The Act also specifies certain criteria that DEA must consider when evaluating an application for such registration. However, the Act contemplates that the DEA must issue regulations to effectuate this special registration provision. The DEA proposes to amend the registration requirements to permit such a special registration.”




This proposed regulation is merely the DEA formally acting to fulfill its requirements under the Ryan Haight Online Pharmacy Consumer Protection Act of 2008 to formally create a telemedicine registration. As telemedicine becomes a more popular business model, this new form of registration will likely be much appreciated by the telemedicine community.


What This Means for the Industry:

This will likely be a positive for the industry (of the telemedicine sector particularly) because it will formally allow telemedicine practitioners to obtain DEA controlled substance registrations. This will allow those practicing telemedicine to more easily serve their patients and still be in compliance with the Ryan Haight Online Pharmacy Consumer Protection Act of 2008.


1117-AB05: Sellers of Scheduled Listed Chemical Products

From the DEA’s Proposed Rule: “This rule would modify and finalize the interim-final retail provisions of the Combat Methamphetamine Epidemic Act of 2005 (CMEA) (title VII of Pub.
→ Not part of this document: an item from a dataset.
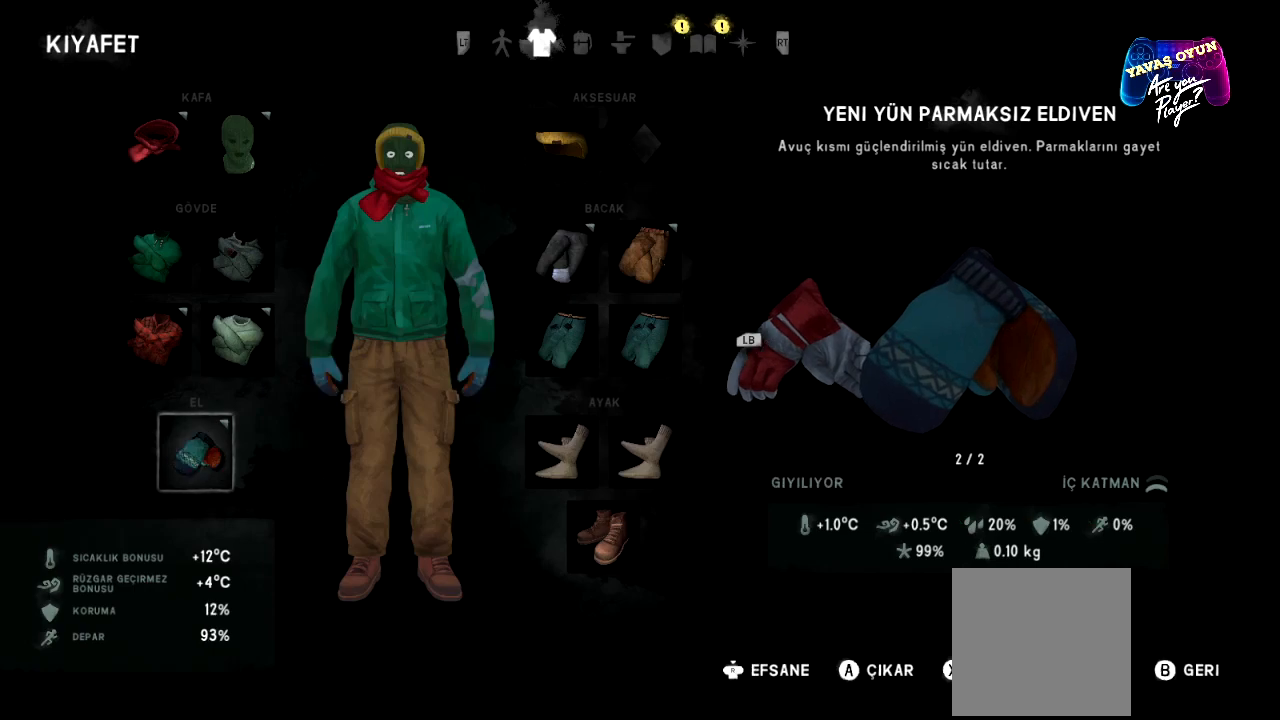
{"buttons": [], "left_stick": "right", "right_stick": "center", "events": [[200, "left_stick", "up"], [350, "left_stick", "center"], [433, "left_stick", "right"]]}
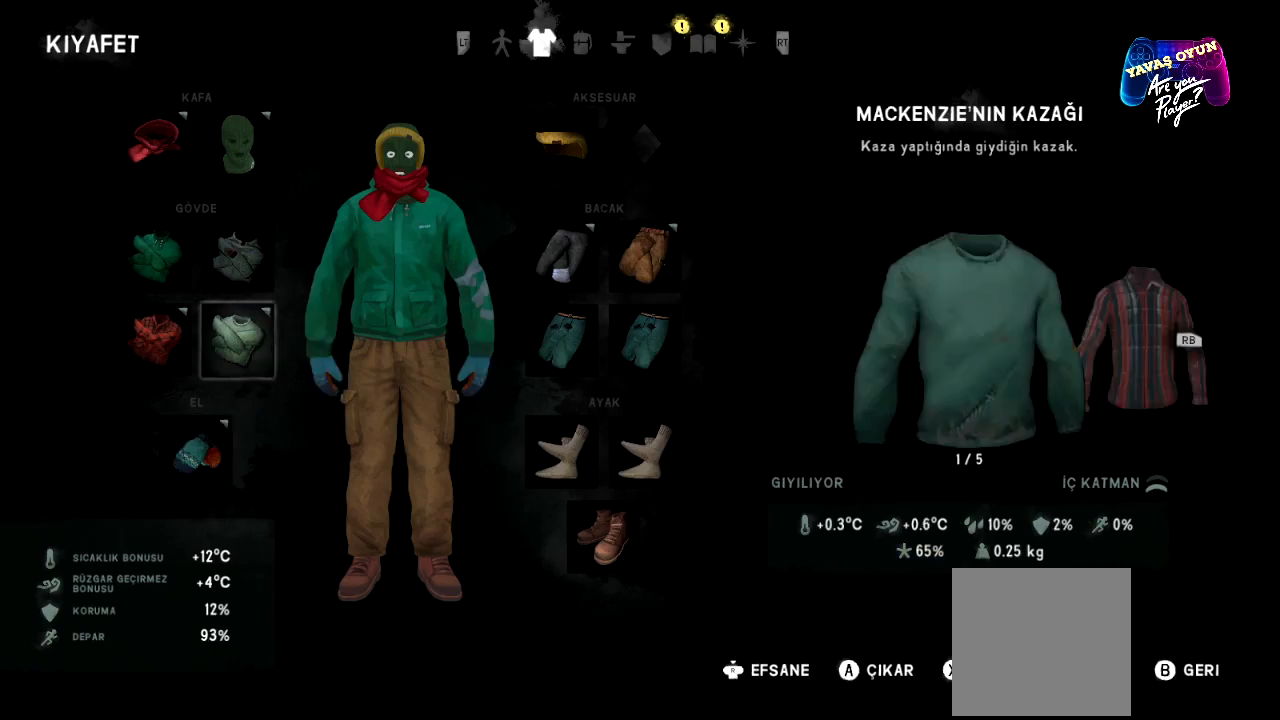
{"buttons": [], "left_stick": "center", "right_stick": "center", "events": [[83, "left_stick", "center"]]}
L. 109-177). Final provisions may include daily and 30-day sales limits for covered products to individuals, packaging limits, product placement requirements (behind the counter), requirements for regulated sellers to check the identity of purchasers and to maintain a log of each sale that includes the purchaser’s name and address, and requirements for regulated sellers to train employees in the provisions of the law and to certify to DEA that such training has occurred.”



This proposed rule finalizes the DEA’s interim rules on the retail requirements of the CMEA and outlines the provisions that registrants should expect to find included.


What This Means for the Industry:

This should be a positive in the sense that it will bring better clarity and certainty for registrants as this rule constitutes a final form of the retail provisions, so unlike before, at this point, these provisions will be final and not merely interim, meaning they are unlikely to majorly change any time in the near future. Although it may cause a burden on some registrants by requiring them to make changes so that they can conform with the requirements for Listed Chemical Products, such as product placement requirements, the identity verification, and logging requirements, etc. Although, because this rule would only finalize the interim provisions, it likely will not be as much of a burden for most of those registrants covered, as they should have already been in compliance with the requirements in the interim rule.